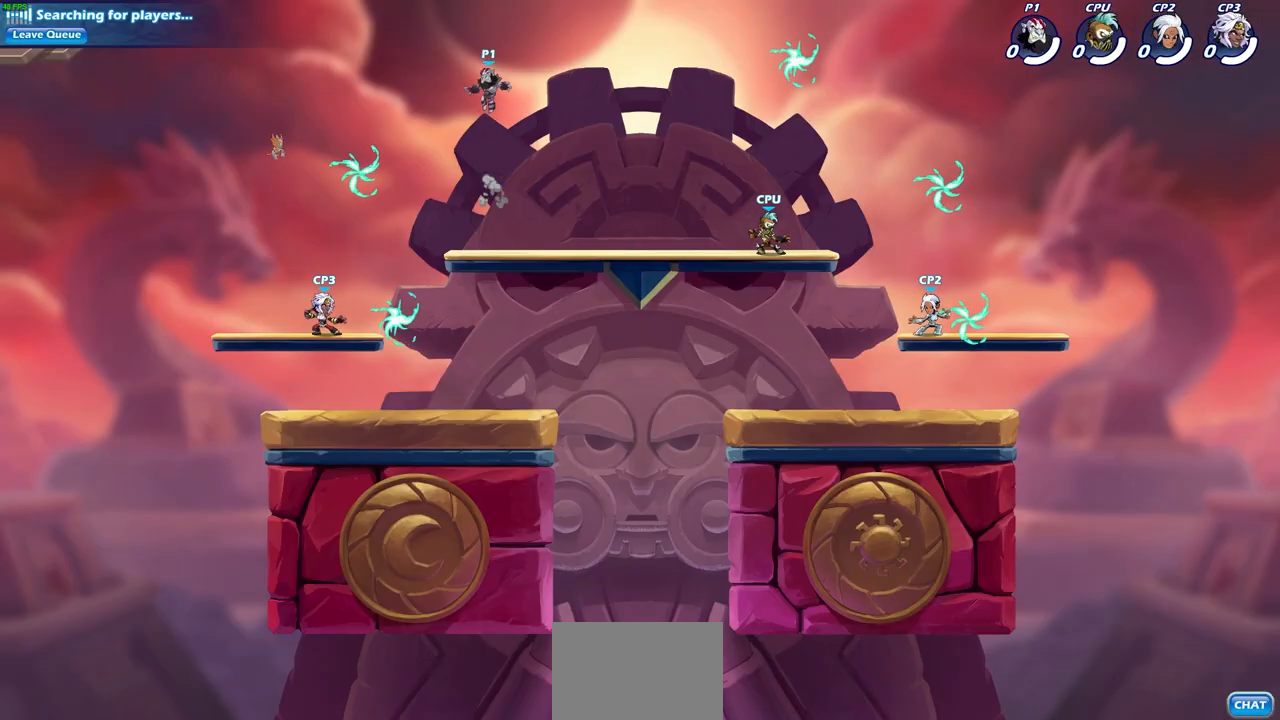
{"buttons": [], "left_stick": "right", "right_stick": "center", "events": [[100, "left_stick", "up-left"], [150, "R2", "down"], [150, "left_stick", "right"], [217, "left_stick", "center"], [283, "R2", "up"], [283, "left_stick", "right"], [367, "CROSS", "down"], [367, "R1", "down"], [500, "CROSS", "up"], [500, "R1", "up"]]}
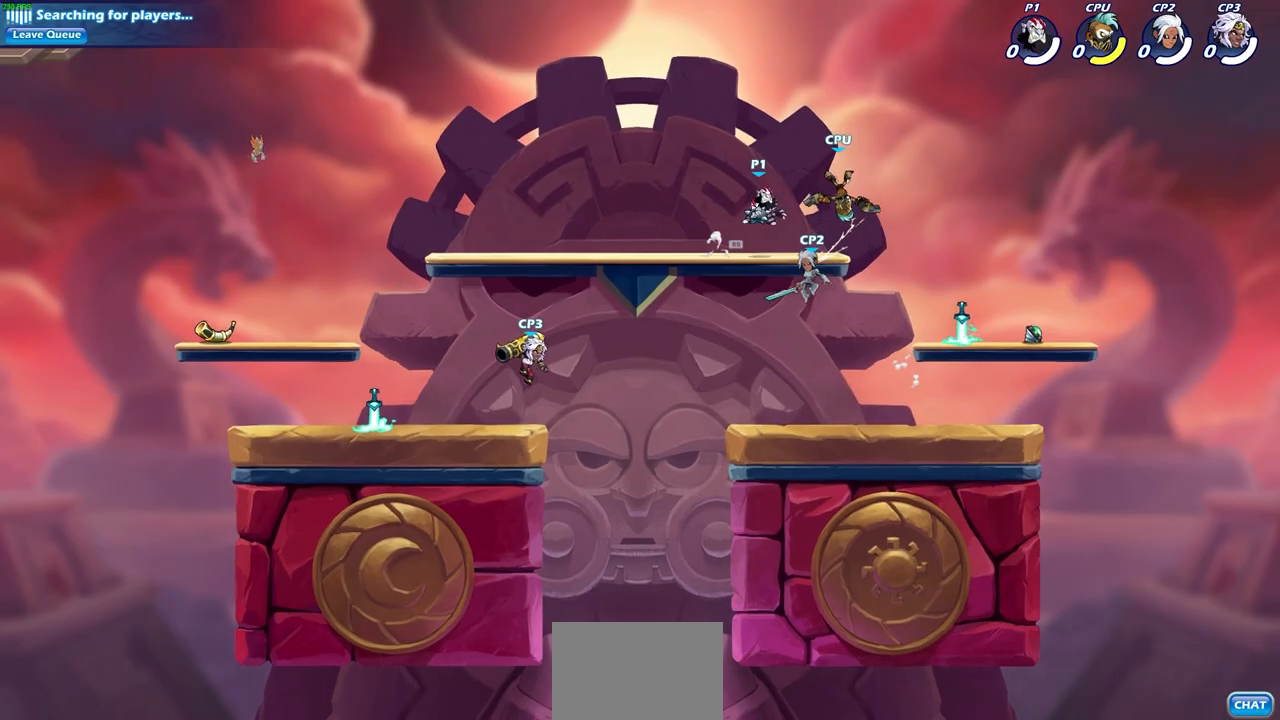
{"buttons": ["CIRCLE"], "left_stick": "right", "right_stick": "center", "events": [[133, "CROSS", "down"], [233, "CIRCLE", "down"], [267, "CROSS", "up"]]}
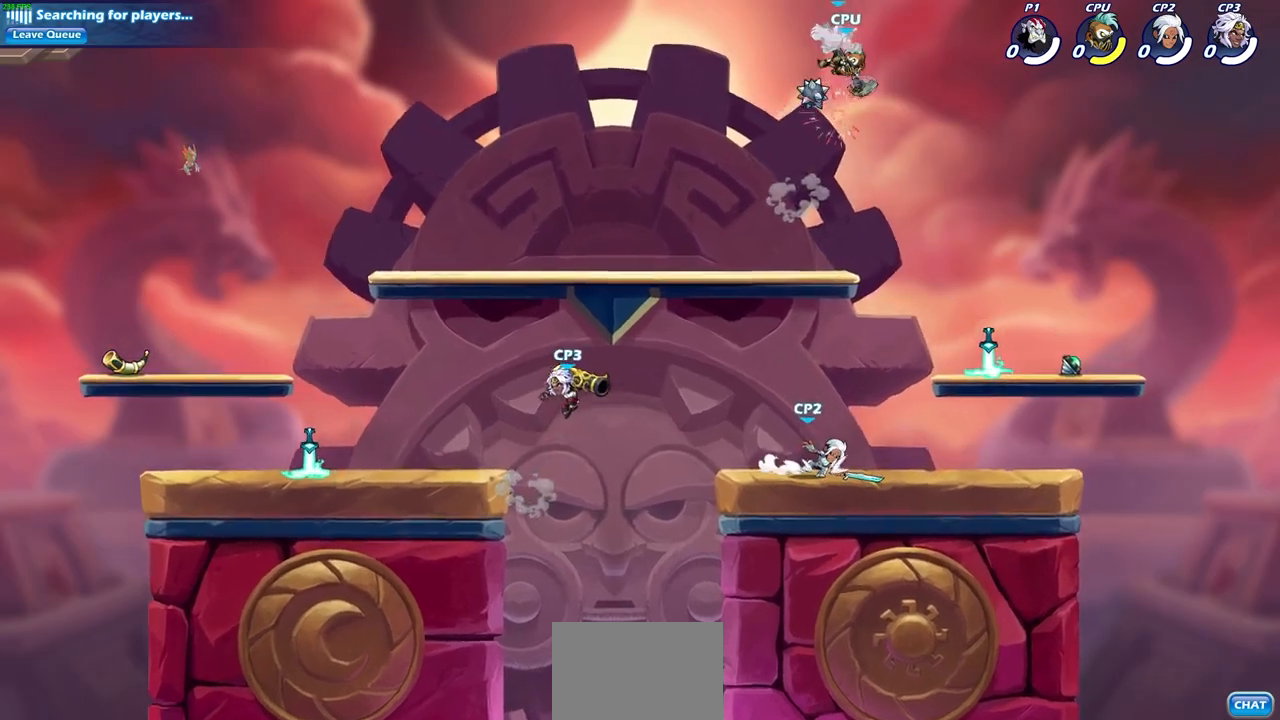
{"buttons": [], "left_stick": "center", "right_stick": "center", "events": [[183, "left_stick", "down"], [217, "CIRCLE", "up"], [267, "left_stick", "center"]]}
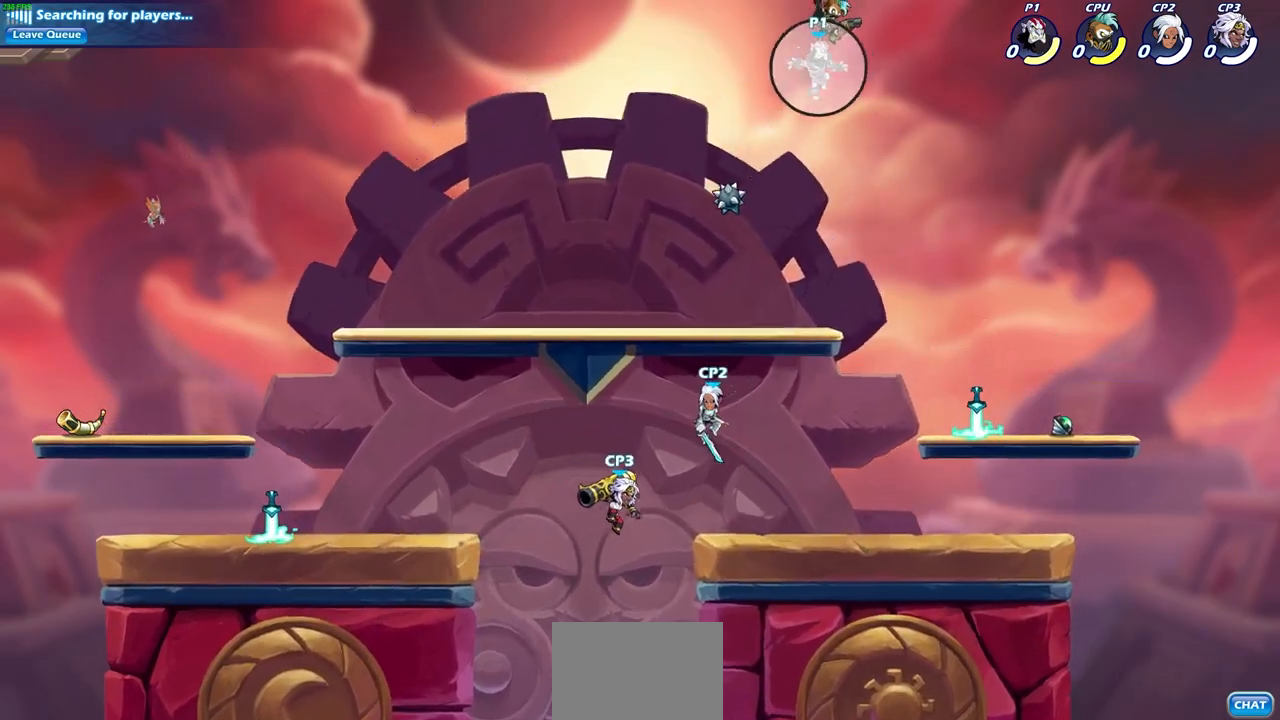
{"buttons": ["R2"], "left_stick": "right", "right_stick": "center", "events": [[133, "left_stick", "right"], [367, "R2", "down"]]}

......

◆ **WHAT TO PRODUCE**
Check each line above for the string "CROSS" and copy the ones that have it.

◆ **RESPONSE TO THE TASK**
{"buttons": [], "left_stick": "right", "right_stick": "center", "events": [[100, "left_stick", "up-left"], [150, "R2", "down"], [150, "left_stick", "right"], [217, "left_stick", "center"], [283, "R2", "up"], [283, "left_stick", "right"], [367, "CROSS", "down"], [367, "R1", "down"], [500, "CROSS", "up"], [500, "R1", "up"]]}
{"buttons": ["CIRCLE"], "left_stick": "right", "right_stick": "center", "events": [[133, "CROSS", "down"], [233, "CIRCLE", "down"], [267, "CROSS", "up"]]}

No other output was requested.